WHAT IS NEEDED: Start at the line in the entries below that contains "मुख्यमन्त्री तथा मन्त्रिपरिषद्को", stop at the line that contains "करारको लागि दरखास्त फारम", and output exactly the lines in that span, both ends included.

Extracted page text data

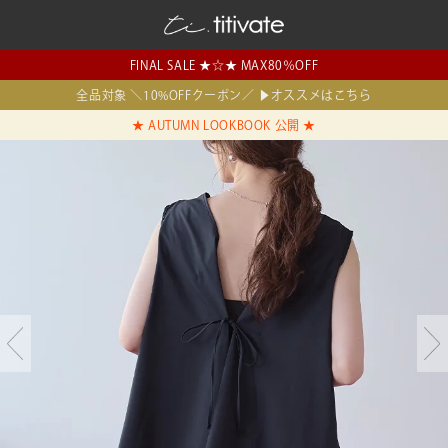
FINAL SALE ★☆★ MAX80％OFF
全品対象 ＼10%OFFクーポン／ ▶オススメはこちら
★ AUTUMN LOOKBOOK 公開 ★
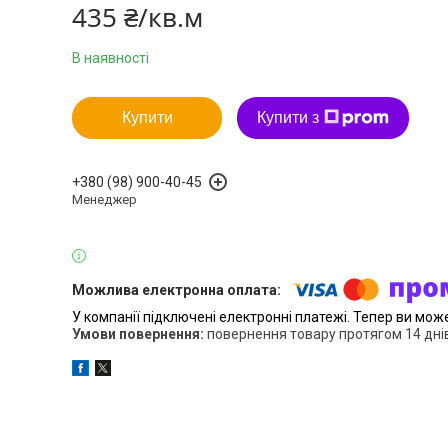
435 ₴/кв.м
В наявності
Купити
Купити з
+380 (98) 900-40-45
Менеджер
У компанії підключені електронні платежі. Тепер ви мож
повернення товару протягом 14 дні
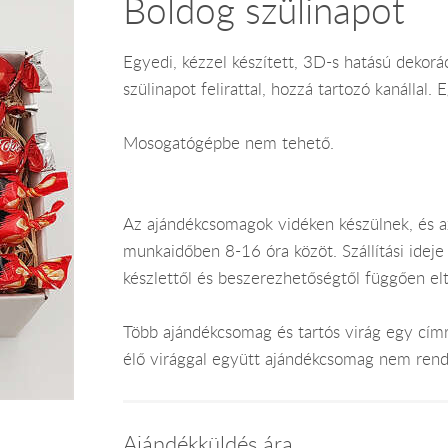
Boldog szülinapot
Egyedi, kézzel készített, 3D-s hatású dekor
szülinapot felirattal, hozzá tartozó kanállal
Mosogatógépbe nem tehető.
Az ajándékcsomagok vidéken készülnek, és 
munkaidőben 8-16 óra közöt. Szállítási ide
készlettől és beszerezhetőségtől függően el
Több ajándékcsomag és tartós virág egy címr
élő virággal együtt ajándékcsomag nem rend
Ajándékküldés ára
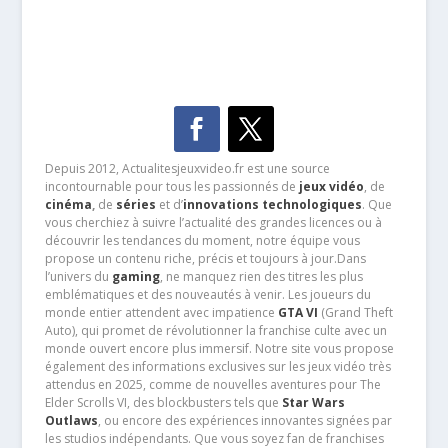
Depuis 2012, Actualitesjeuxvideo.fr est une source
incontournable pour tous les passionnés de
jeux vidéo
, de
cinéma
,
de
séries
et d’
innovations technologiques
. Que
vous cherchiez à suivre l’actualité des grandes licences ou à
découvrir les tendances du moment, notre équipe vous
propose un contenu riche, précis et toujours à jour.Dans
l’univers du
gaming
, ne manquez rien des titres les plus
emblématiques et des nouveautés à venir. Les joueurs du
monde entier attendent avec impatience
GTA VI
(Grand Theft
Auto), qui promet de révolutionner la franchise culte avec un
monde ouvert encore plus immersif. Notre site vous propose
également des informations exclusives sur les jeux vidéo très
attendus en 2025, comme de nouvelles aventures pour The
Elder Scrolls VI, des blockbusters tels que
Star Wars
Outlaws
, ou encore des expériences innovantes signées par
les studios indépendants. Que vous soyez fan de franchises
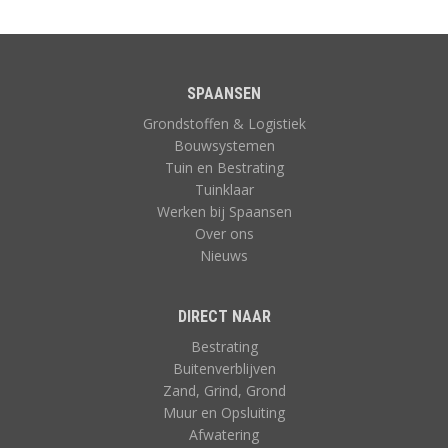
SPAANSEN
Grondstoffen & Logistiek
Bouwsystemen
Tuin en Bestrating
Tuinklaar
Werken bij Spaansen
Over ons
Nieuws
DIRECT NAAR
Bestrating
Buitenverblijven
Zand, Grind, Grond
Muur en Opsluiting
Afwatering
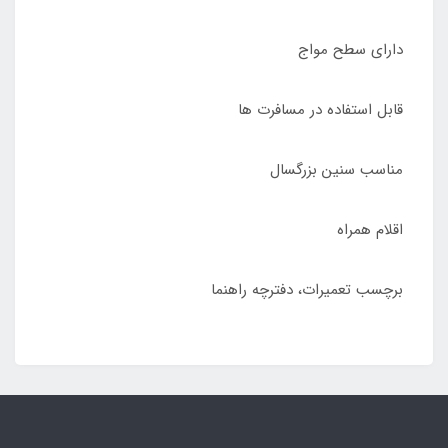
دارای سطح مواج
قابل استفاده در مسافرت ها
مناسب سنین بزرگسال
اقلام همراه
برچسب تعمیرات، دفترچه راهنما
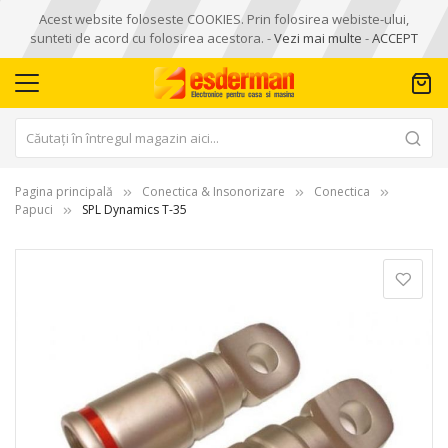
Acest website foloseste COOKIES. Prin folosirea webiste-ului,
sunteti de acord cu folosirea acestora. -
Vezi mai multe
-
ACCEPT
Pagina principală
Conectica & Insonorizare
Conectica
Papuci
SPL Dynamics T-35
Skip
to
the
end
of
the
images
gallery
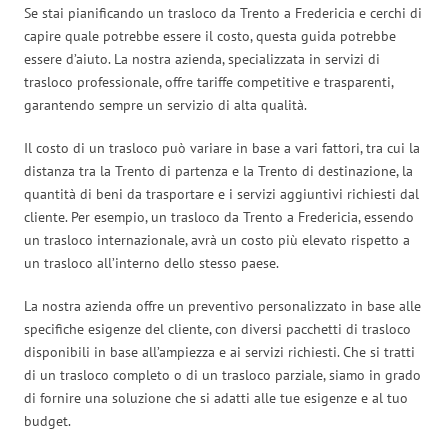
Se stai pianificando un trasloco da Trento a Fredericia e cerchi di
capire quale potrebbe essere il costo, questa guida potrebbe
essere d’aiuto. La nostra azienda, specializzata in servizi di
trasloco professionale, offre tariffe competitive e trasparenti,
garantendo sempre un servizio di alta qualità.
Il costo di un trasloco può variare in base a vari fattori, tra cui la
distanza tra la Trento di partenza e la Trento di destinazione, la
quantità di beni da trasportare e i servizi aggiuntivi richiesti dal
cliente. Per esempio, un trasloco da Trento a Fredericia, essendo
un trasloco internazionale, avrà un costo più elevato rispetto a
un trasloco all’interno dello stesso paese.
La nostra azienda offre un preventivo personalizzato in base alle
specifiche esigenze del cliente, con diversi pacchetti di trasloco
disponibili in base all’ampiezza e ai servizi richiesti. Che si tratti
di un trasloco completo o di un trasloco parziale, siamo in grado
di fornire una soluzione che si adatti alle tue esigenze e al tuo
budget.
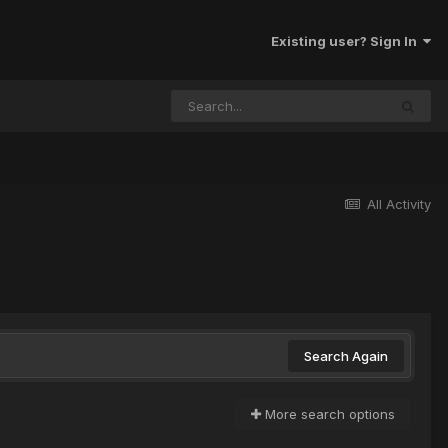
Existing user? Sign In
All Activity
Search Again
More search options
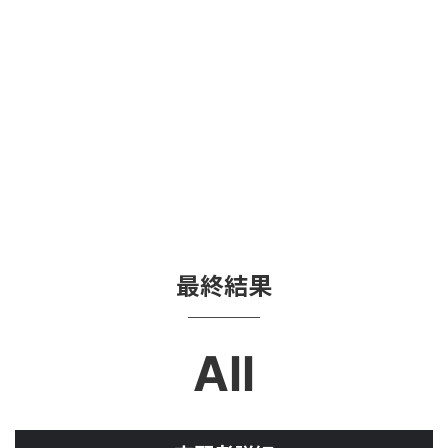
最終結果
All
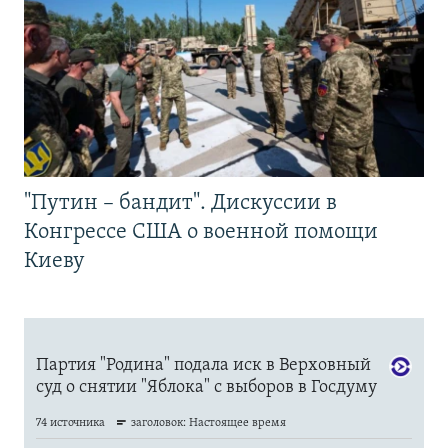
"Путин – бандит". Дискуссии в
Конгрессе США о военной помощи
Киеву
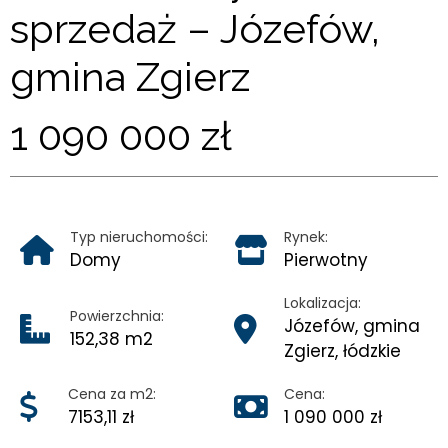
KONTAKT
sprzedaż – Józefów,
gmina Zgierz
1 090 000 zł
Typ nieruchomości:
Rynek:
Domy
Pierwotny
Lokalizacja:
Powierzchnia:
Józefów, gmina
152,38 m2
Zgierz, łódzkie
Cena za m2:
Cena:
7153,11 zł
1 090 000 zł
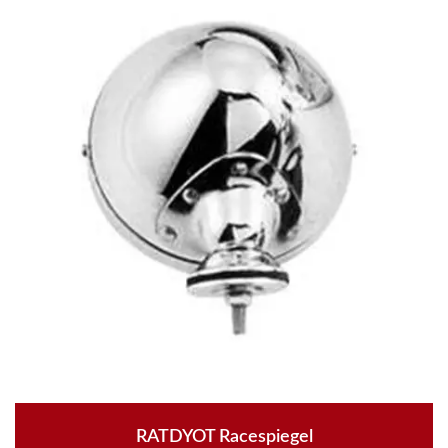
RATDYOT Racespiegel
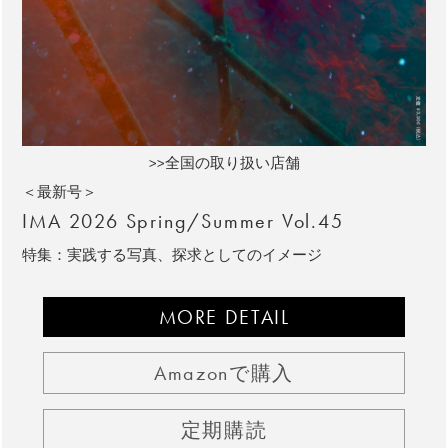
>>全国の取り扱い店舗
＜最新号＞
IMA 2026 Spring/Summer Vol.45
特集：実践する写真、探求としてのイメージ
MORE DETAIL
Amazonで購入
定期購読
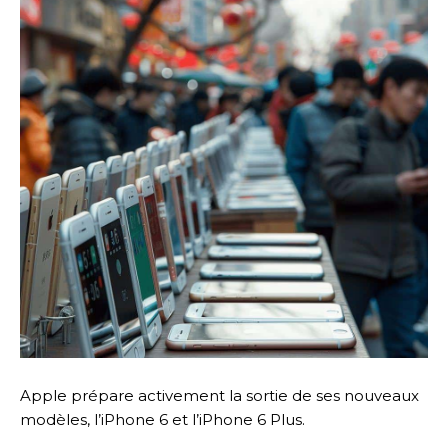
Apple prépare activement la sortie de ses nouveaux
modèles, l’iPhone 6 et l’iPhone 6 Plus.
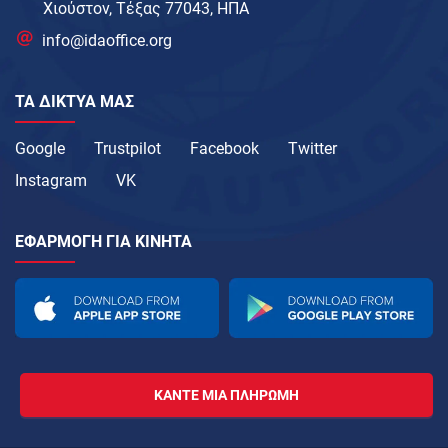
Χιούστον, Τέξας 77043, ΗΠΑ
info@idaoffice.org
ΤΑ ΔΊΚΤΥΑ ΜΑΣ
Google
Trustpilot
Facebook
Twitter
Instagram
VK
ΕΦΑΡΜΟΓΉ ΓΙΑ ΚΙΝΗΤΆ
ΚΆΝΤΕ ΜΙΑ ΠΛΗΡΩΜΉ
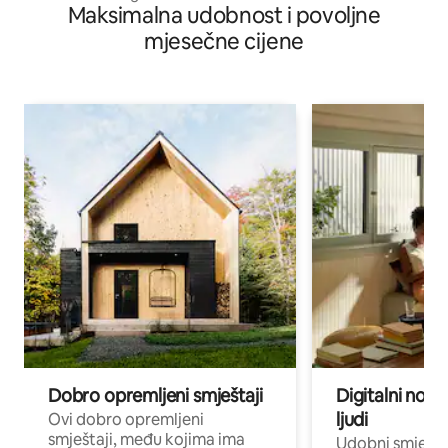
Maksimalna udobnost i povoljne
mjesečne cijene
Dobro opremljeni smještaji
Digitalni noma
ljudi
Ovi dobro opremljeni
smještaji, među kojima ima
Udobni smještaj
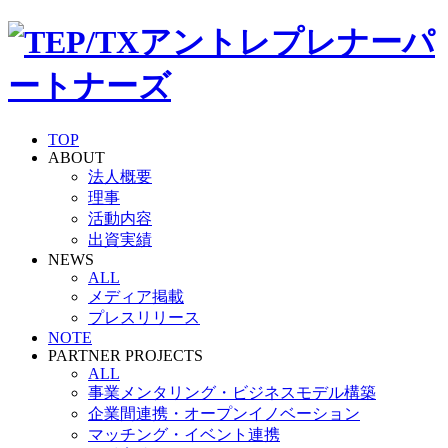
TOP
ABOUT
法人概要
理事
活動内容
出資実績
NEWS
ALL
メディア掲載
プレスリリース
NOTE
PARTNER PROJECTS
ALL
事業メンタリング・ビジネスモデル構築
企業間連携・オープンイノベーション
マッチング・イベント連携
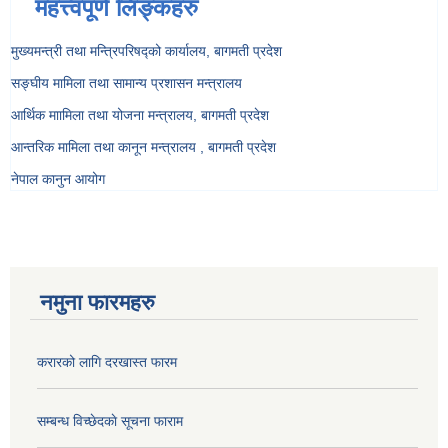
महत्त्वपूर्ण लिङ्कहरु
मुख्यमन्त्री तथा मन्त्रिपरिषद्को कार्यालय, बागमती प्रदेश
सङ्‍घीय मामिला तथा सामान्य प्रशासन मन्त्रालय
आर्थिक माामिला तथा योजना मन्त्रालय, बागमती प्रदेश
आन्तरिक मामिला तथा कानून मन्त्रालय , बागमती प्रदेश
नेपाल कानुन आयोग
नमुना फारमहरु
करारको लागि दरखास्त फारम
सम्बन्ध विच्छेदकाे सूचना फाराम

ANSWER TO THIS TASK:
मुख्यमन्त्री तथा मन्त्रिपरिषद्को कार्यालय, बागमती प्रदेश
सङ्‍घीय मामिला तथा सामान्य प्रशासन मन्त्रालय
आर्थिक माामिला तथा योजना मन्त्रालय, बागमती प्रदेश
आन्तरिक मामिला तथा कानून मन्त्रालय , बागमती प्रदेश
नेपाल कानुन आयोग
नमुना फारमहरु
करारको लागि दरखास्त फारम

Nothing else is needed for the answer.